Page 78 of Left-Hand Larceny

“This was home for me. For a long time,” Ragnar says.

I look at him.

He’s not smiling anymore.

“I came to the States when I was eleven. Already showing promise in goal. My parents wanted me in better programs. Better competition. Not a lot of kids play back home. So they sent me here.”

He’s being modest. He was scouted as a kid. That’s incredible. And difficult.

“To live with a host family?”

He nods. “They were kind. Mostly. But they weren’t my family.”

He glances at the boards. “I missed them. My Amma. My little sister. I missed their voices. But I didn’t call. Not enough. Not when I should’ve.”

He swallows.

“I was eighteen when they had another baby. Newly drafted. I was angry, hurt. Thought they were replacing me.”

My heart aches for him.

“And then…” he pauses. “They died. A car accident. All three of them. Only Kat survived. It took hours for rescue workers to even find the car. She was strapped in with our parents’ corpses, Sadie.”

My breath catches.

“My host family didn’t tell me right away. There was a big tournament, and they thought… well, I missed the funeral.”

“Ragnar,” I whisper.

“I was furious. At everyone. At myself. At the whole damn world. But I knew if I said the wrong thing, if I blew up or melteddown, I could lose it all. My visa. My place in the program. Everything.”

He exhales.

“It was selfish. I was worried about my future, not Kat’s. Not Amma’s. I should have been on the first plane back to Reykjavik, but I didn’t. I kept going. Because even with all that pain… I love hockey. It’s the only thing that’s ever made sense.”

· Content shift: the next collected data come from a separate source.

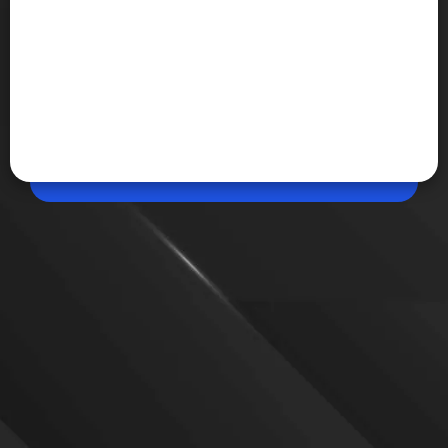
Apr 20, 2026, 05:20 PM (IST)
Share
Dell 15 (2026) launched in India
Dell 15 (2026) launches in India with Intel Core Ultra
processors, FHD display, and built-in AI features like
Copilot key. It targets everyday users with reliable
performance and practical design.
VIEW MORE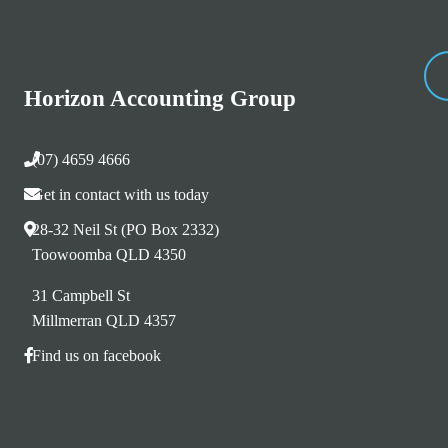
Horizon Accounting Group
(07) 4659 4666
Get in contact with us today
28-32 Neil St (PO Box 2332)
Toowoomba QLD 4350
31 Campbell St
Millmerran QLD 4357
Find us on facebook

I reach for his glove and squeeze it.

This time he squeezes back.

“I’m so sorry,” I say.

He nods. “Yeah. Me too.”

The silence stretches between us.

Then I say, “I used to think if I was bad, my parents would send me back.”

He blinks. “They told you that?”

“No. Never. But they didn’t have to. I was always… aware. That I didn’t match. That I didn’t belong to them the same way they belonged to each other.”

“Sadie—”

“I just… I was afraid to ask.”

He steps forward.

“I told my preschool class I was adopted. For show and tell. When I was four. A couple of the other kids told me it wasn’t cool, it wasn’t a fun fact. It meant my parents didn’t want me.”